Page:Berlioz - Mémoires, 1870.djvu/70

La bibliothèque libre.
Cette page n’a pas encore été corrigée

— Oui, c’est très-joli.

Pendant cette discordante conversation, l’opéra était parvenu, après la scène de réconciliation, au beau trio : « Ô doux moments ! » ; la douceur pénétrante de cette simple mélodie me saisit à mon tour ; je commençai à pleurer, la tête cachée dans mes deux mains, comme un homme abîmé d’affliction. À peine le trio était-il achevé, que deux bras robustes m’enlèvent de dessus mon banc, en me serrant la poitrine à me la briser ; c’étaient ceux de l’inconnu qui, ne pouvant plus maîtriser son émotion, et ayant remarqué que de tous ceux qui l’entouraient j’étais le seul qui parût la partager, m’embrassait avec fureur, en criant d’une voix convulsive : — « Sacrrrrre-dieu ! monsieur, que c’est beau !  !  ! » Sans m’étonner le moins du monde, et la figure toute décomposée par les larmes, je lui réponds par cette interrogation :

— Êtes-vous musicien ?…

— Non, mais je sens la musique aussi vivement que qui que ce soit.

— Ma foi, c’est égal, donnez-moi votre main ; pardieu, monsieur, vous êtes un brave homme !

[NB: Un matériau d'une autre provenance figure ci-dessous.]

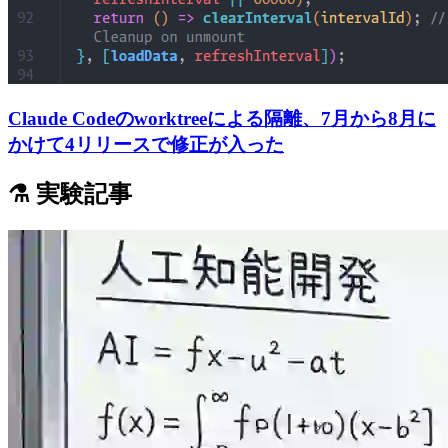
Claude Codeのworktreeによる隔離、7月から8月に
かけて4リリースで修正が入った
⚗️ 実験記事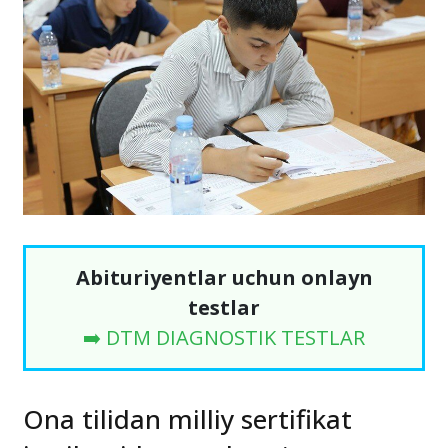
Abituriyentlar uchun onlayn
testlar
➡️ DTM DIAGNOSTIK TESTLAR
Ona tilidan milliy sertifikat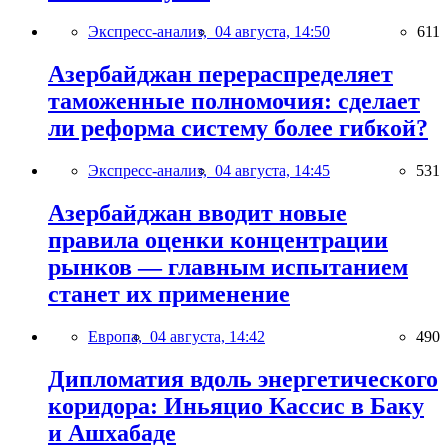
Экспресс-анализ,
04 августа, 14:50
611
Азербайджан перераспределяет
таможенные полномочия: сделает
ли реформа систему более гибкой?
Экспресс-анализ,
04 августа, 14:45
531
Азербайджан вводит новые
правила оценки концентрации
рынков — главным испытанием
станет их применение
Европа,
04 августа, 14:42
490
Дипломатия вдоль энергетического
коридора: Иньяцио Кассис в Баку
и Ашхабаде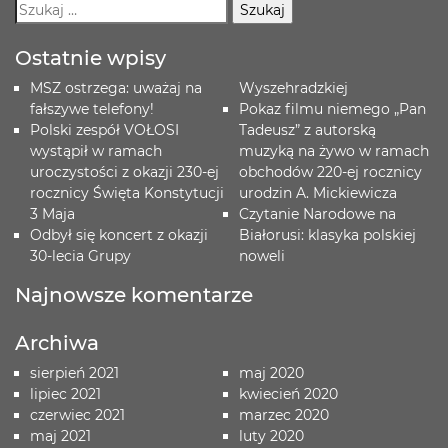
Ostatnie wpisy
MSZ ostrzega: uważaj na
Wyszehradzkiej
fałszywe telefony!
Pokaz filmu niemego „Pan
Polski zespół VOŁOSI
Tadeusz” z autorską
wystąpił w ramach
muzyką na żywo w ramach
uroczystości z okazji 230-ej
obchodów 220-ej rocznicy
rocznicy Święta Konstytucji
urodzin A. Mickiewicza
3 Maja
Czytanie Narodowe na
Odbył się koncert z okazji
Białorusi: klasyka polskiej
30-lecia Grupy
noweli
Najnowsze komentarze
Archiwa
sierpień 2021
maj 2020
lipiec 2021
kwiecień 2020
czerwiec 2021
marzec 2020
maj 2021
luty 2020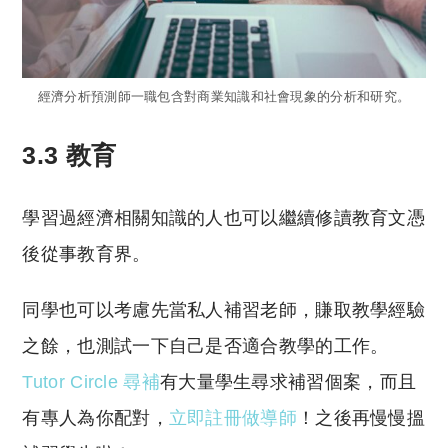
經濟分析預測師一職包含對商業知識和社會現象的分析和研究。
3.3 教育
學習過經濟相關知識的人也可以繼續修讀教育文憑
後從事教育界。
同學也可以考慮先當私人補習老師，賺取教學經驗
之餘，也測試一下自己是否適合教學的工作。
Tutor Circle 尋補
有大量學生尋求補習個案，而且
有專人為你配對，
立即註冊做導師
！之後再慢慢搵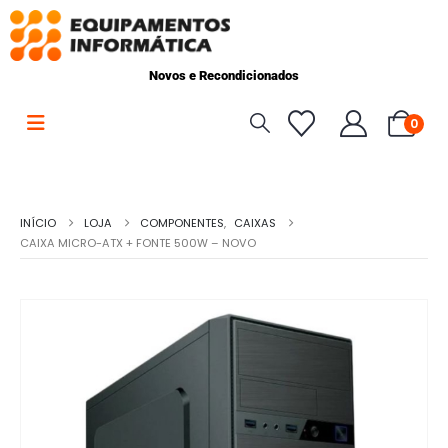
Novos e Recondicionados
0
INÍCIO
LOJA
COMPONENTES
,
CAIXAS
CAIXA MICRO-ATX + FONTE 500W – NOVO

Là-dessus, parfaitement insensibles aux ricanements des spectateurs qui faisaient cercle autour de nous, comme à l’air ébahi de mon néophyte mangeur d’oranges, nous échangeons quelques mots à voix basse, je lui donne mon nom, il me confie le sien[1] et sa profession. C’était un ingénieur ! un mathématicien !  !  ! Où diable la sensibilité va-t-elle se nicher !


XVI


Apparition de Weber à l’Odéon. — Castilblaze. — Mozart. — Lachnith. — Les arrangeurs. — Despair and die !


Au milieu de cette période brûlante de mes études musicales, au plus fort de la fièvre causée par ma passion pour Gluck et Spontini, et par l’aversion que

  1. Il s’appelait Le Tessier. Je ne l’ai jamais revu.